En aquel tiempo, durante la antesala de la pubertad, ya fuera porque le respondía mal, o porque reincidía en travesuras, o porque peleaba con mi hermano menor sin justificación aparente, mi madre —a la par que me perseguía por la casa para darme una tunda— ponía en marcha una andanada de frases amenazantes que casi siempre concluía con la expresión: «¡deja de ser tan quemasangre!».
Uno casi nunca piensa en el origen de las frases que escuchó repetir a sus padres durante décadas. Uno crece con esa terminología y raras veces siente la necesidad de diseccionarla o cuestionarla. Además, no necesitaba conocer la etimología del término, pues entendía perfectamente lo que mi madre quería darme a entender cada vez que lo utilizaba: que era un muchacho jodido, fregado, acaso insoportable, capaz de sacarla de quicio sin esfuerzo.
Me pregunto de dónde habrá sacado mi madre esa palabra que, según leo ahora, es propia del uso coloquial español, en concreto de Cádiz, y hace referencia —mi versión no estaba tan desencaminada— a las personas fastidiosas, pesadas, que disfrutan buscando fallos ajenos, criticando o haciendo comentarios sarcásticos para molestar. ¿Quizá la expresión formaba parte del repertorio con que su madre, mi abuela, las resopleaba a ella y a sus hermanas, mis tías, allá en Cajamarca? ¿O quizá era su padre, mi abuelo, el policía, quien la usaba cada vez que alguien lo ponía de mal humor? ¿De quién la heredó?

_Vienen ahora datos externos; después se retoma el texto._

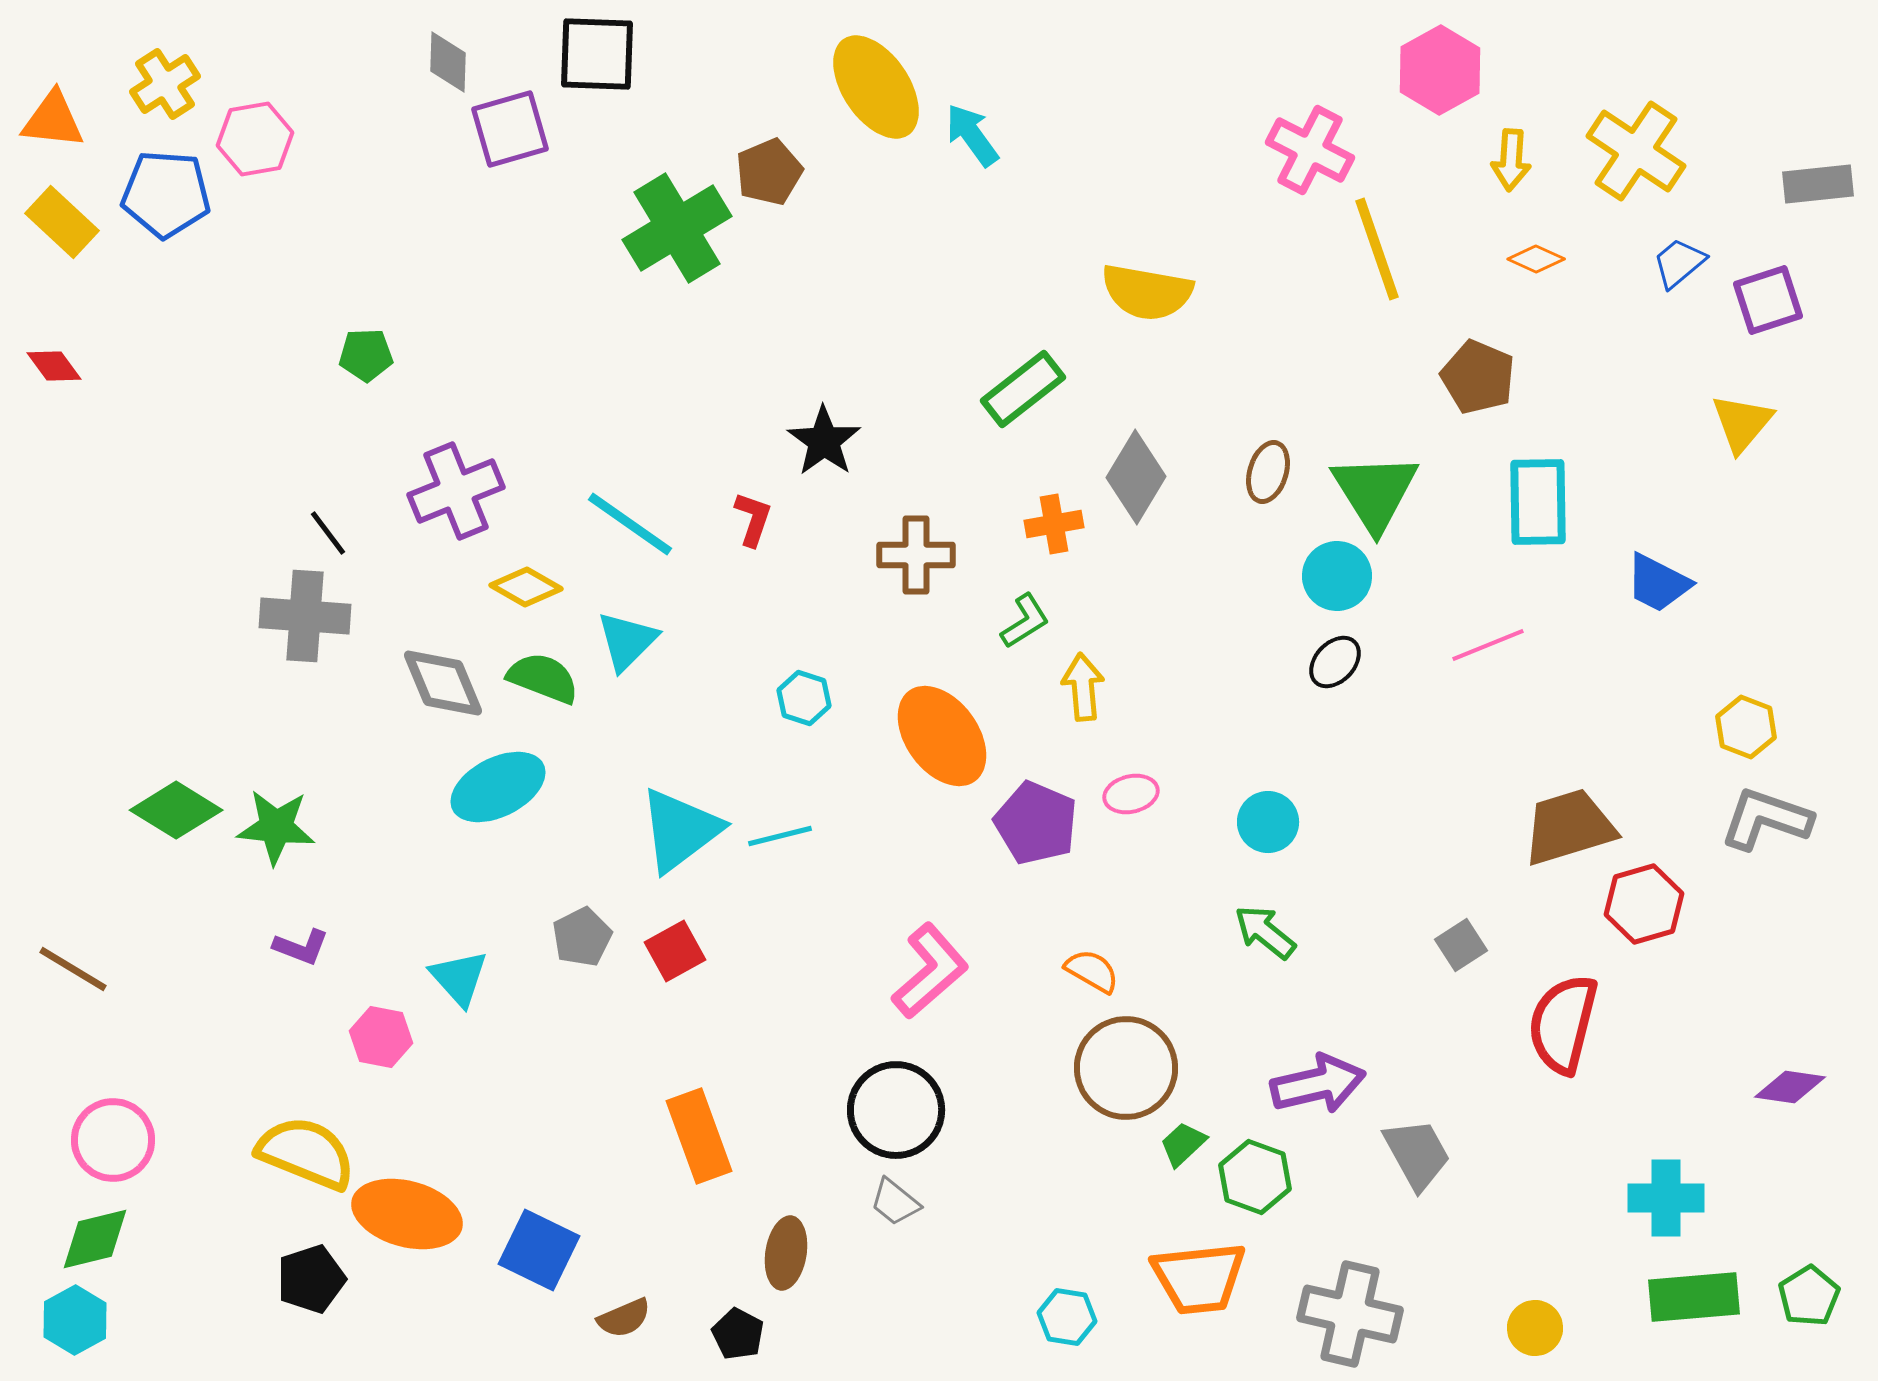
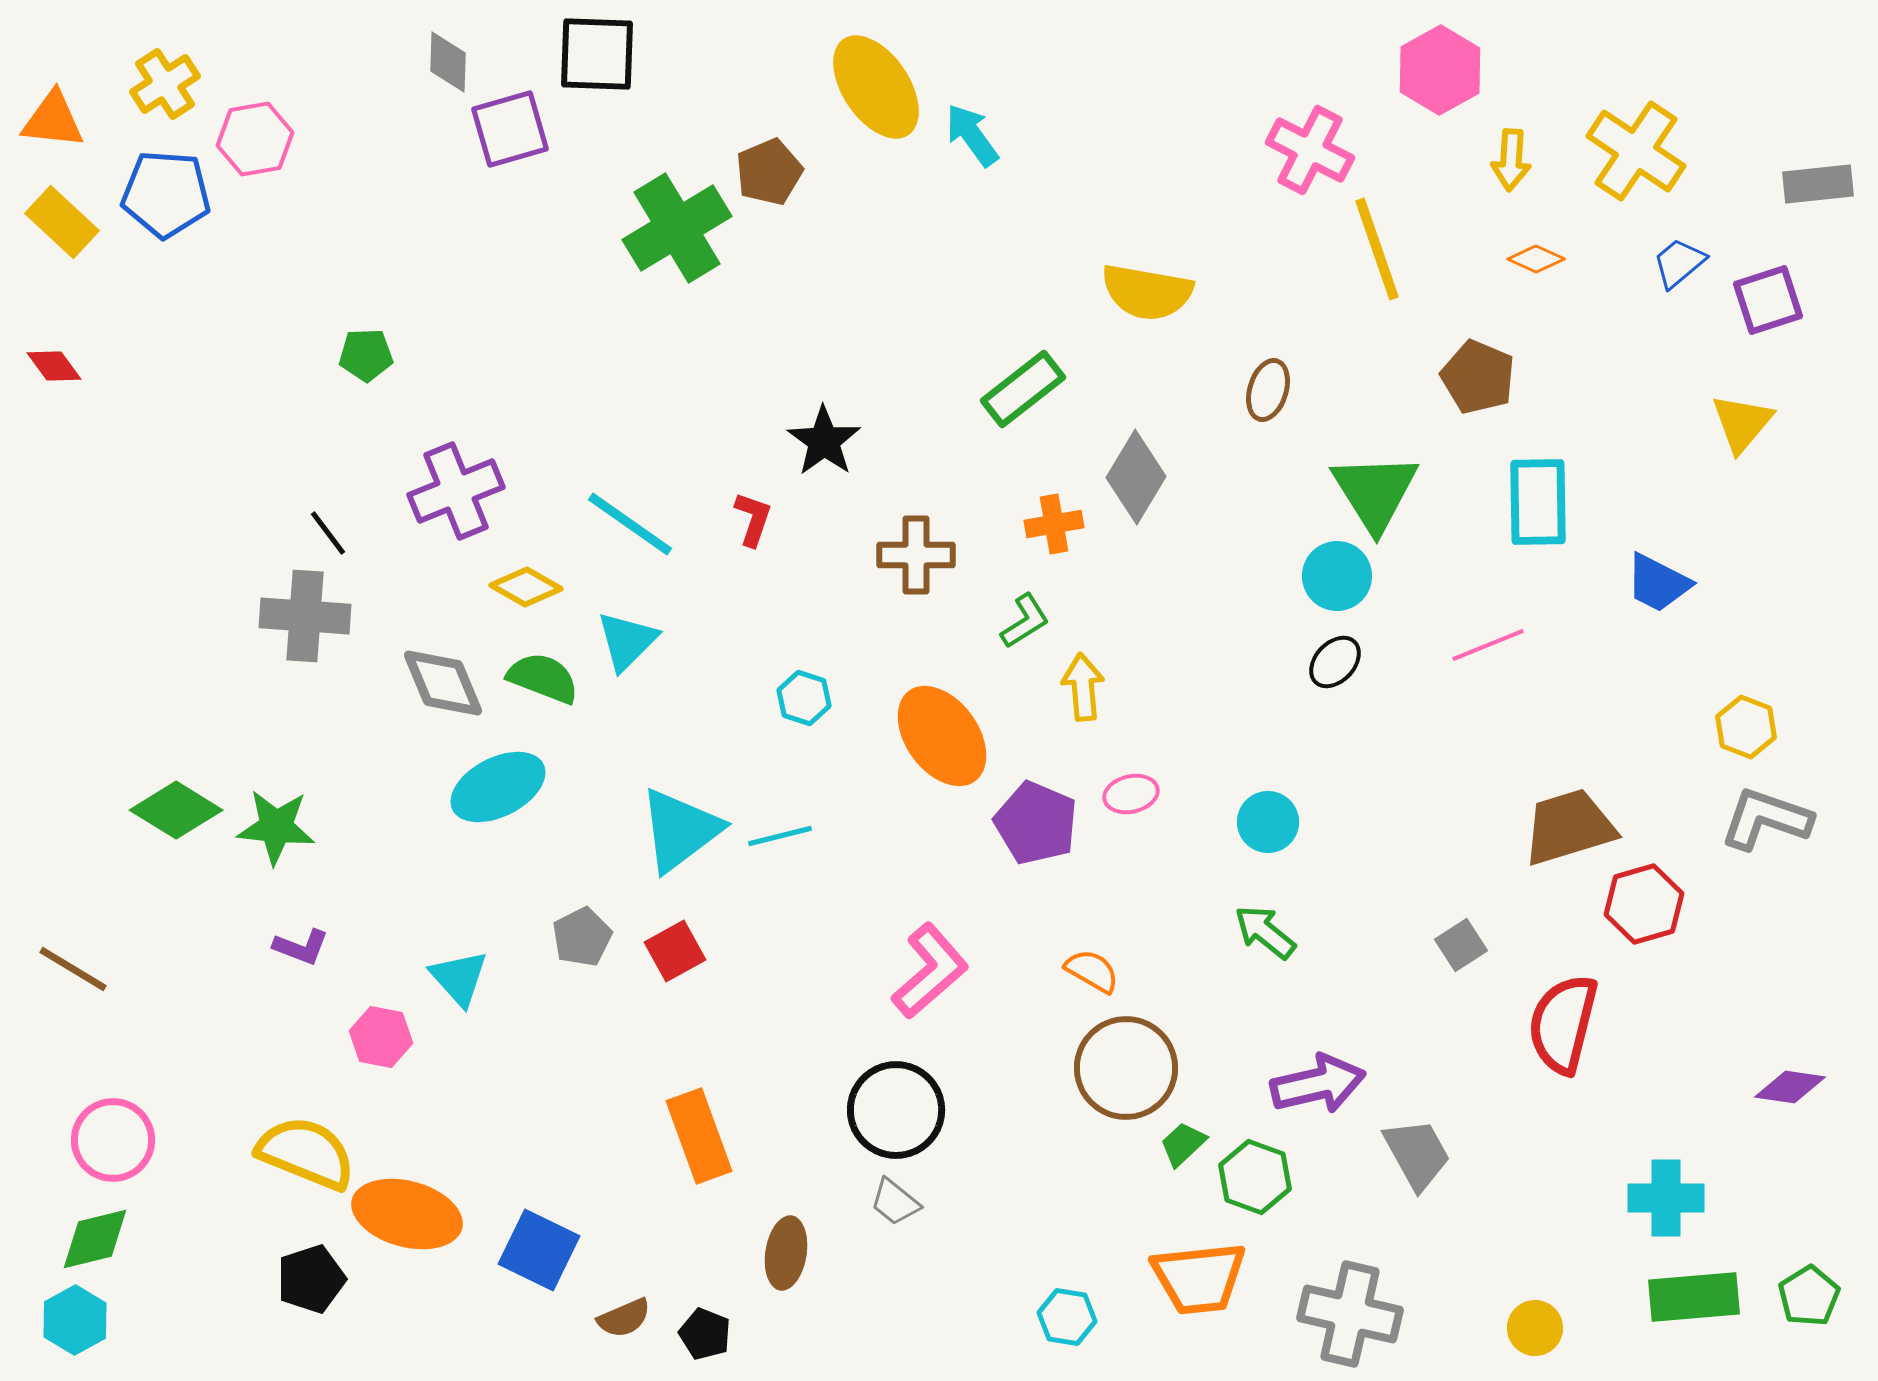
brown ellipse at (1268, 472): moved 82 px up
black pentagon at (738, 1334): moved 33 px left; rotated 6 degrees counterclockwise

He leído que, antiguamente, «quemasangre» denominaba al individuo que poseía la facultad de hacer hervir la sangre ajena, provocando en el otro una combustión interna espontánea que, si llegaba a ser de gran magnitud, hasta podía reducirlo a cenizas en su totalidad. Hablamos casi de un superpoder sobrenatural solo comparable, se me ocurre, al de Eleven, la heroína de Stranger Things, que con solo una mirada puede pulverizar a sus enemigos.
Pero aquel no era el único peculiar calificativo con el que mi madre aderezaba sus sermones correctivos en esos años que parecen corresponder a otra vida, pero que siguen siendo parte de esta. Había otra palabra, menos poética que «quemasangre», y que exudaba un cierto aroma a insulto caribeño: «cagafuego». «¿Por qué serás tan cagafuego?», me preguntaba ella en esos arrebatos iracundos que tenía cada vez que la desobedecía.
He averiguado que, en su sentido original, la expresión —que viene acompañada de una imagen coprolálica muy concreta y desagradable— aludía a las personas extremadamente fanfarronas, a los hombres violentos o temperamentales, y —de un modo literal o figurado— a las criaturas o los artefactos que lanzaban llamas. Dicen que en el siglo dieciséis, el pirata Francis Drake capturó un galeón español llamado Nuestra Señora de la Concepción, pero él y su tripulación lo rebautizaron llamándolo «The Cacafuego» (cagafuego en inglés) por la potencia de sus cañones. ¿Qué habría querido decirme mi madre exactamente con aquel epíteto?
En su novela «Léxico Familiar», la italiana Natalia Ginzburg da cuenta de una serie de frases, muletillas y pequeñas fórmulas idiosincráticas que sus padres y hermanos repetían continuamente en casa cuando ella era pequeña y que constituían el idioma privado que durante mucho tiempo sostuvo la memoria afectiva de los Ginzburg. El padre, por ejemplo, se dirigía a sus hijos usando expresiones tajantes como: «¡No hagas estupideces!», «¡No lloriquees!» o «Los jóvenes de hoy son todos imbéciles». Sus insultos preferidos eran: «¡animal!», «¡asno!» o «¡eres un perro!». Las de la madre, por el contrario, eran frases más emotivas o más prácticas: «Se te va a enfriar la cena», «Estas cosas me hacen sufrir» o «Ese vestido te queda divino».
Desde luego que el catálogo semántico de mi madre incluye expresiones amorosas como las de la señora Ginzburg, pero las más inolvidables son aquellas que empleaba para transmitirnos su enojo, palabras como «quemasangre» o «cagafuego», que de niño me parecían hirientes, pero que ahora encuentro tiernas, incluso entrañables, y hasta quisiera de pronto molestar a mi madre solo por el placer de escucharla decírmelas de nuevo.